Pour Philippe Masson, ancien du cabinet McKinsey et cofondateur de MyDevelopmentPro, il est temps de revenir aux fondamentaux que cache la crise économique : les questions relatives à la gouvernance des systèmes, des marchés, des entreprises. « Les modèles économiques sont utiles mais on ne peut plus s'en contenter. Ils sont pratiques comme des avatars, ils autorisent certaines expéri mentations mais rappelons qu'ils ne correspondent en rien à la réalité. » Une bonne raison pour remettre le management sur l'avant-scène. « Mais cette discipline est, au mieux, considérée à part ; au pire, source de tous les maux », remarque Olivier Badot, doyen « Recherche » à l'ESCP Europe et professeur à l'université de Caen. « Elle est le plus souvent vue comme une machine qui ne participe pas au bonheur collectif ou bien qui risque de l'entraver », note Eric Gervet, managing partner chez ATKearney à Paris.

Pratique ou science ?

Le management, pratique ou bien science ? Le débat n'est toujours pas tranché, mais « la vie intellectuelle à son sujet est réelle, même restreinte à un cercle limité », observe André-Benoît de Jaegere, vice-président chez Capgemini consulting et président du jury du prix Syntec-Conseil en management.
A coups de publications d'articles, d'organisation de conférences (via l'Ecole de Paris du management, l'Association du progrès du management, les entretiens de Valpré, etc.), la discipline management s'installe peu à peu dans les esprits. « Rares toutefois sont les ouvrages de la qualité de Stratégie océan bleu de Chan Kim et Renée Mauborgne », remarque Jerôme Couturier, professeur de stratégie et de management à l'ESCP Europe, qui entend coécrire un livre sur le sujet en langage de tous les jours.

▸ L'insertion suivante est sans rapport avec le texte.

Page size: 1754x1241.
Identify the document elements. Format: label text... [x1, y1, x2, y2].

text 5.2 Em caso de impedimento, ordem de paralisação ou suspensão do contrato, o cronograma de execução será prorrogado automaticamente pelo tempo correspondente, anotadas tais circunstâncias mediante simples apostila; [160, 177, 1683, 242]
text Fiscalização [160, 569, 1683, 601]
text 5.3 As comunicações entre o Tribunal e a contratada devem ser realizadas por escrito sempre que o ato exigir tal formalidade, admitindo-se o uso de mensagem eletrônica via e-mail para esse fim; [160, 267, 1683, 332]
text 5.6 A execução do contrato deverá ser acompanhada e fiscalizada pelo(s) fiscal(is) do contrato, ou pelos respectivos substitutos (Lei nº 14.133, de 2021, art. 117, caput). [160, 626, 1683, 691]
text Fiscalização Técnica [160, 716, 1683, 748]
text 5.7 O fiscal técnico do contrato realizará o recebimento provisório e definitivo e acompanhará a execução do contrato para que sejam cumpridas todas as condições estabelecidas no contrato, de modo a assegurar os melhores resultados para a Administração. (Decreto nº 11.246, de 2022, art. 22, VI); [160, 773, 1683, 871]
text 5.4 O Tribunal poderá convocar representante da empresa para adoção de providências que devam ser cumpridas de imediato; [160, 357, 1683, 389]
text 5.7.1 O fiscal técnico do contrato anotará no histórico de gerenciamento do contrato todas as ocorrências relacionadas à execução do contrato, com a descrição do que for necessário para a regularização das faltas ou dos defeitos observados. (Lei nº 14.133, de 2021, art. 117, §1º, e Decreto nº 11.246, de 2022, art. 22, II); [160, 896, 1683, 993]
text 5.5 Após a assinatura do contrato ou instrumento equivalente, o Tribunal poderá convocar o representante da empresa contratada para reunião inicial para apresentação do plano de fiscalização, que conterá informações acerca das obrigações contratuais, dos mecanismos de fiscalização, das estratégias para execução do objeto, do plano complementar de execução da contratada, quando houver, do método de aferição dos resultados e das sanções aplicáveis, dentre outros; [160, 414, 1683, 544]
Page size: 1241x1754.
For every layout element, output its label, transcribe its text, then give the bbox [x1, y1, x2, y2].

Le plus souvent, les ouvrages sont incompréhensibles ou bien livrent des tuyaux navrants. « Cela fait beaucoup de mal aux dirigeants - notamment les DRH -de croire qu'il existe des recettes pour tout », assure Didier Toussaint.
« L'Ecole de Paris du management fait dialoguer des a cteurs du management avec des chercheurs. Cela débouche sur des histoires éclairantes », souligne Michel Berry en indiquant que le site Web de l'Ecole de Paris du management fait l'objet de 250.000 téléchargements par an. Les grandes écoles s'activent elles aussi, comme à HEC, où Rodolphe Durand a créé le centre de recherche « Société et Organisations », un espace de réflexion. Autant d'initiatives qui se heurtent toutefois à un fort frein culturel, qui tend, en France, à cantonner le management et l'univers de l'entreprise à un cercle de spécialistes.